You can try to launch this version of the bot for Diablo 2 application. The life parameter is still unchanged after the write operation. It happens because the game stores the value of the parameter in several objects. All these values are compared regularly by some control algorithm. The algorithm can fix the wrong values according to other ones. Exact the same fixing of the values happens in the on-line games on the server side. We can conclude that this approach is able to be used just for some games with the single play mode only.
There is the third way to embed data into the process. This is the first and the second article about the code injection techniques. The core idea of these techniques is to execute your code inside the game process. When you gain this possibility, you can call any function of the game application. You do not need to simulate any key press actions anymore. Instead you can just call the "UsePotion" function directly. But this approach requires a deep analysis and reverse engineering of the game application.
Our example bot implements a very simple algorithm. It reacts to the low value of the life parameter and performs the key presses. But is it possible to implement in-game farm bot, which will automatically hunt monsters? Yes, we can do it. The major task of the farm bot algorithm is to search the monsters objects in the game memory. Now we know both X and Y coordinates of the player. They are specified in the table with the player parameters. Both coordinates have the size equals to two bytes. Also the Y coordinate follows the X coordinate without any gap.
Now we can assume that the coordinates of monsters, which are located near the player, have almost the same values as the player coordinates. The bot can scan the game memory to four byte number, which consist of couple values of two bytes size. We can add each appropriate result of this search to the list of "possible" monsters. Next action is to filter the wrong results. The hint for filtering algorithm is the assumption that coordinates of all monsters should have the close addresses.
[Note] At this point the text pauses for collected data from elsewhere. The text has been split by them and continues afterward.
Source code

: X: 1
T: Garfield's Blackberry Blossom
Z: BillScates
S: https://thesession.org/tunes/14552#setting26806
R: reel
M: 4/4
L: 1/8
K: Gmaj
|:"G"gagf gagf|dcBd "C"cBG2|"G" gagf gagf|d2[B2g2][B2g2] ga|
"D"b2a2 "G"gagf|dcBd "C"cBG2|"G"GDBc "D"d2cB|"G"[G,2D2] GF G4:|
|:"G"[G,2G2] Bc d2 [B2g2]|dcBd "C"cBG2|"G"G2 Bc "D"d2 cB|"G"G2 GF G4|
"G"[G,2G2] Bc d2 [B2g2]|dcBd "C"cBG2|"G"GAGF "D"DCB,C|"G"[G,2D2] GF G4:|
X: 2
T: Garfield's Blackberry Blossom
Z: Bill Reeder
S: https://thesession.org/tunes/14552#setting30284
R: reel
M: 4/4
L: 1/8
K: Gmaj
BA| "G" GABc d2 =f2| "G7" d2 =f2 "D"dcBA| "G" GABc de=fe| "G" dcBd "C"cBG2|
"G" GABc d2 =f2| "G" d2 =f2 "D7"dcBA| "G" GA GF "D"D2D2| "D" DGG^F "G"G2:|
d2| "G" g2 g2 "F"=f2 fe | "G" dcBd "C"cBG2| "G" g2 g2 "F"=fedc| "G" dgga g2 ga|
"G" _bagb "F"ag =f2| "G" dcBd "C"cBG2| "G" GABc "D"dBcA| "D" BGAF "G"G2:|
Also the bot can remember the memory segment where the monsters coordinates are stored. This segment can be used for all further memory scan operations. The bot can use the same approach of the key press simulation with the PostMessage WinAPI function to hit the monsters.
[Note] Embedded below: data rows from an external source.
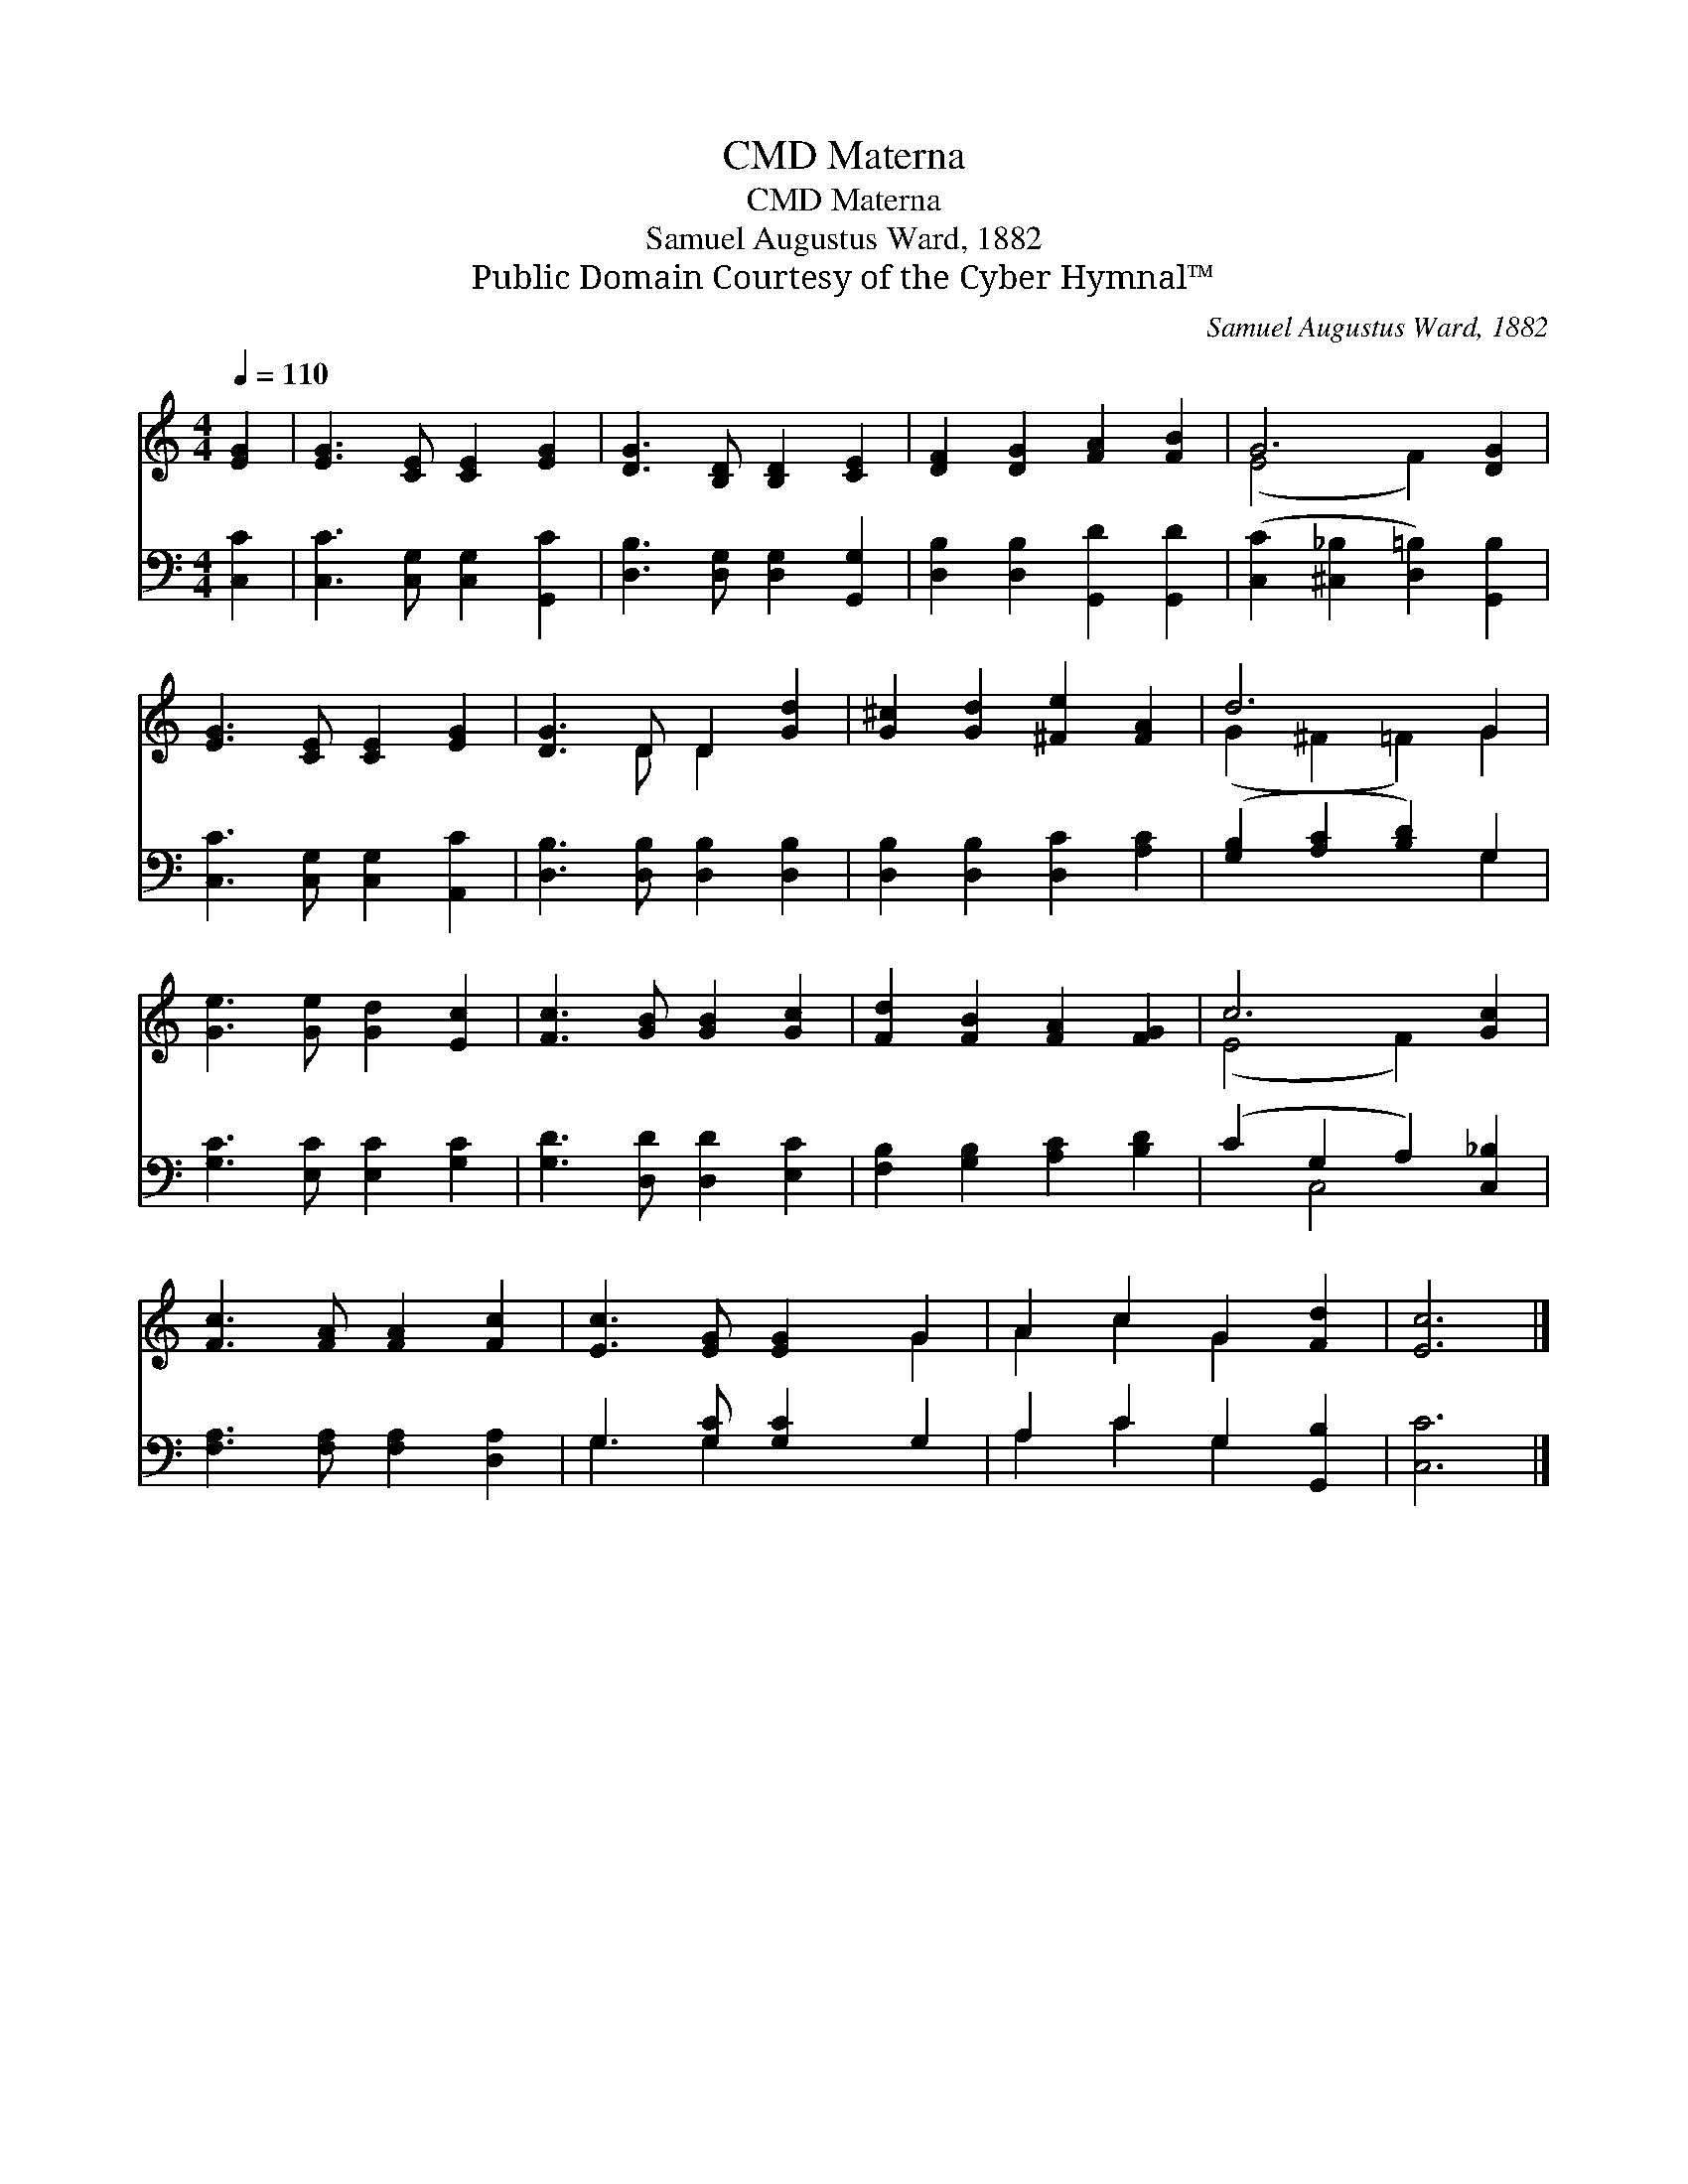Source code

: X:1
T:Materna, CMD
T:Materna, CMD
T:Samuel Augustus Ward, 1882
T:Public Domain Courtesy of the Cyber Hymnal™
C:Samuel Augustus Ward, 1882
Z:Public Domain
Z:Courtesy of the Cyber Hymnal™
%%score ( 1 2 ) ( 3 4 )
L:1/8
Q:1/4=110
M:4/4
K:C
V:1 treble 
V:2 treble 
V:3 bass 
V:4 bass 
V:1
 [EG]2 | [EG]3 [CE] [CE]2 [EG]2 | [DG]3 [B,D] [B,D]2 [CE]2 | [DF]2 [DG]2 [FA]2 [FB]2 | G6 [DG]2 | %5
 [EG]3 [CE] [CE]2 [EG]2 | [DG]3 D D2 [Gd]2 | [G^c]2 [Gd]2 [^Fe]2 [FA]2 | d6 G2 | %9
 [Ge]3 [Ge] [Gd]2 [Ec]2 | [Fc]3 [GB] [GB]2 [Gc]2 | [Fd]2 [FB]2 [FA]2 [FG]2 | c6 [Gc]2 | %13
 [Fc]3 [FA] [FA]2 [Fc]2 | [Ec]3 [EG] [EG]2 G2 | A2 c2 G2 [Fd]2 | [Ec]6 |] %17
V:2
 x2 | x8 | x8 | x8 | (E4 F2) x2 | x8 | x3 D D2 x2 | x8 | (G2 ^F2 =F2) G2 | x8 | x8 | x8 | %12
 (E4 F2) x2 | x8 | x6 G2 | A2 c2 G2 x2 | x6 |] %17
V:3
 [C,C]2 | [C,C]3 [C,G,] [C,G,]2 [G,,C]2 | [D,B,]3 [D,G,] [D,G,]2 [G,,G,]2 | %3
 [D,B,]2 [D,B,]2 [G,,D]2 [G,,D]2 | ([C,C]2 [^C,_B,]2 [D,=B,]2) [G,,B,]2 | %5
 [C,C]3 [C,G,] [C,G,]2 [A,,C]2 | [D,B,]3 [D,B,] [D,B,]2 [D,B,]2 | [D,B,]2 [D,B,]2 [D,C]2 [A,C]2 | %8
 ([G,B,]2 [A,C]2 [B,D]2) G,2 | [G,C]3 [E,C] [E,C]2 [G,C]2 | [G,D]3 [D,D] [D,D]2 [E,C]2 | %11
 [F,B,]2 [G,B,]2 [A,C]2 [B,D]2 | (C2 G,2 A,2) [C,_B,]2 | [F,A,]3 [F,A,] [F,A,]2 [D,A,]2 | %14
 G,3 [G,C] [G,C]2 G,2 | A,2 C2 G,2 [G,,B,]2 | [C,C]6 |] %17
V:4
 x2 | x8 | x8 | x8 | x8 | x8 | x8 | x8 | x6 G,2 | x8 | x8 | x8 | x2 C,4 x2 | x8 | G,3 G,2 x3 | %15
 A,2 C2 G,2 x2 | x6 |] %17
We implemented a typical in-game bot for the Diablo 2 game. Let us consider its advantages and disadvantages. This evaluation is able to be generalized for entire class of the in-game bots.
This is the list of advantages of in-game bots:
-
The bot has precise information about the game objects. There is very low probability that the bot will make mistakes.
-
The bot has a lot of ways to modify a state of the game objects. Possible options are: to simulate the player actions, to write new the values directly to the game memory, to call the internal game functions.
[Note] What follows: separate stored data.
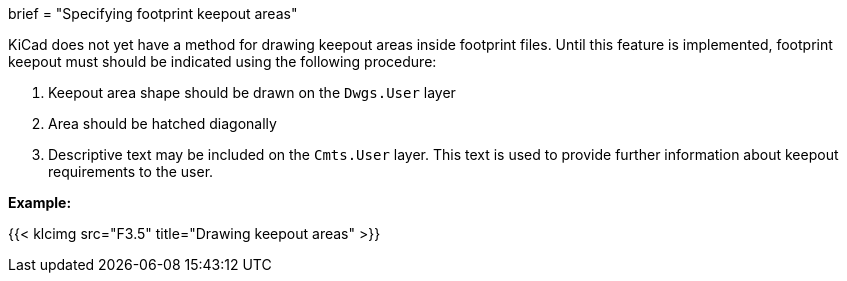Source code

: +++
brief = "Specifying footprint keepout areas"
+++

KiCad does not yet have a method for drawing keepout areas inside footprint files. Until this feature is implemented, footprint keepout must should be indicated using the following procedure:

1. Keepout area shape should be drawn on the `Dwgs.User` layer
1. Area should be hatched diagonally
1. Descriptive text may be included on the `Cmts.User` layer. This text is used to provide further information about keepout requirements to the user.

*Example:*

{{< klcimg src="F3.5" title="Drawing keepout areas" >}}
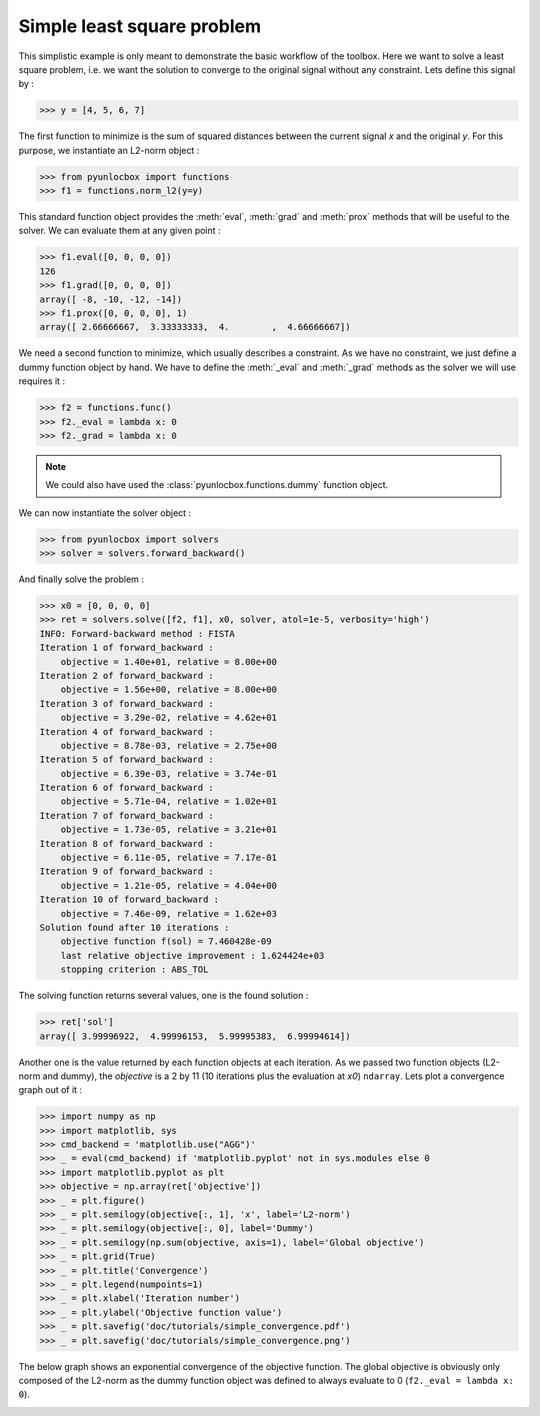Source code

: ===========================
Simple least square problem
===========================

This simplistic example is only meant to demonstrate the basic workflow of the
toolbox. Here we want to solve a least square problem, i.e. we want the
solution to converge to the original signal without any constraint. Lets
define this signal by :

>>> y = [4, 5, 6, 7]

The first function to minimize is the sum of squared distances between the
current signal `x` and the original `y`. For this purpose, we instantiate an
L2-norm object :

>>> from pyunlocbox import functions
>>> f1 = functions.norm_l2(y=y)

This standard function object provides the :meth:`eval`, :meth:`grad` and
:meth:`prox` methods that will be useful to the solver. We can evaluate them at
any given point :

>>> f1.eval([0, 0, 0, 0])
126
>>> f1.grad([0, 0, 0, 0])
array([ -8, -10, -12, -14])
>>> f1.prox([0, 0, 0, 0], 1)
array([ 2.66666667,  3.33333333,  4.        ,  4.66666667])

We need a second function to minimize, which usually describes a constraint. As
we have no constraint, we just define a dummy function object by hand. We have
to define the :meth:`_eval` and :meth:`_grad` methods as the solver we will use
requires it :

>>> f2 = functions.func()
>>> f2._eval = lambda x: 0
>>> f2._grad = lambda x: 0

.. note:: We could also have used the :class:`pyunlocbox.functions.dummy`
    function object.

We can now instantiate the solver object :

>>> from pyunlocbox import solvers
>>> solver = solvers.forward_backward()

And finally solve the problem :

>>> x0 = [0, 0, 0, 0]
>>> ret = solvers.solve([f2, f1], x0, solver, atol=1e-5, verbosity='high')
INFO: Forward-backward method : FISTA
Iteration 1 of forward_backward :
    objective = 1.40e+01, relative = 8.00e+00
Iteration 2 of forward_backward :
    objective = 1.56e+00, relative = 8.00e+00
Iteration 3 of forward_backward :
    objective = 3.29e-02, relative = 4.62e+01
Iteration 4 of forward_backward :
    objective = 8.78e-03, relative = 2.75e+00
Iteration 5 of forward_backward :
    objective = 6.39e-03, relative = 3.74e-01
Iteration 6 of forward_backward :
    objective = 5.71e-04, relative = 1.02e+01
Iteration 7 of forward_backward :
    objective = 1.73e-05, relative = 3.21e+01
Iteration 8 of forward_backward :
    objective = 6.11e-05, relative = 7.17e-01
Iteration 9 of forward_backward :
    objective = 1.21e-05, relative = 4.04e+00
Iteration 10 of forward_backward :
    objective = 7.46e-09, relative = 1.62e+03
Solution found after 10 iterations :
    objective function f(sol) = 7.460428e-09
    last relative objective improvement : 1.624424e+03
    stopping criterion : ABS_TOL

The solving function returns several values, one is the found solution :

>>> ret['sol']
array([ 3.99996922,  4.99996153,  5.99995383,  6.99994614])

Another one is the value returned by each function objects at each iteration.
As we passed two function objects (L2-norm and dummy), the `objective` is a 2
by 11 (10 iterations plus the evaluation at `x0`) ``ndarray``. Lets plot a
convergence graph out of it :

>>> import numpy as np
>>> import matplotlib, sys
>>> cmd_backend = 'matplotlib.use("AGG")'
>>> _ = eval(cmd_backend) if 'matplotlib.pyplot' not in sys.modules else 0
>>> import matplotlib.pyplot as plt
>>> objective = np.array(ret['objective'])
>>> _ = plt.figure()
>>> _ = plt.semilogy(objective[:, 1], 'x', label='L2-norm')
>>> _ = plt.semilogy(objective[:, 0], label='Dummy')
>>> _ = plt.semilogy(np.sum(objective, axis=1), label='Global objective')
>>> _ = plt.grid(True)
>>> _ = plt.title('Convergence')
>>> _ = plt.legend(numpoints=1)
>>> _ = plt.xlabel('Iteration number')
>>> _ = plt.ylabel('Objective function value')
>>> _ = plt.savefig('doc/tutorials/simple_convergence.pdf')
>>> _ = plt.savefig('doc/tutorials/simple_convergence.png')

The below graph shows an exponential convergence of the objective function. The
global objective is obviously only composed of the L2-norm as the dummy
function object was defined to always evaluate to 0 (``f2._eval = lambda x:
0``).

.. image:: simple_convergence.*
This is the list of disadvantages of in-game bots:
-
The analysis and reverse engineering of the game require a lot of efforts and time.
-
The bot is compatible with the specific version of the game only in the most cases. We should adapt the bot for each new version of the game.
-
There are a lot of effective approaches to protect applications against the reverse engineering and debugging techniques.
You can see that in-game bots require much more efforts to develop and to support them than clicker bots. At the same time, they are quite reliable because they can gather detailed information about a state of the game objects.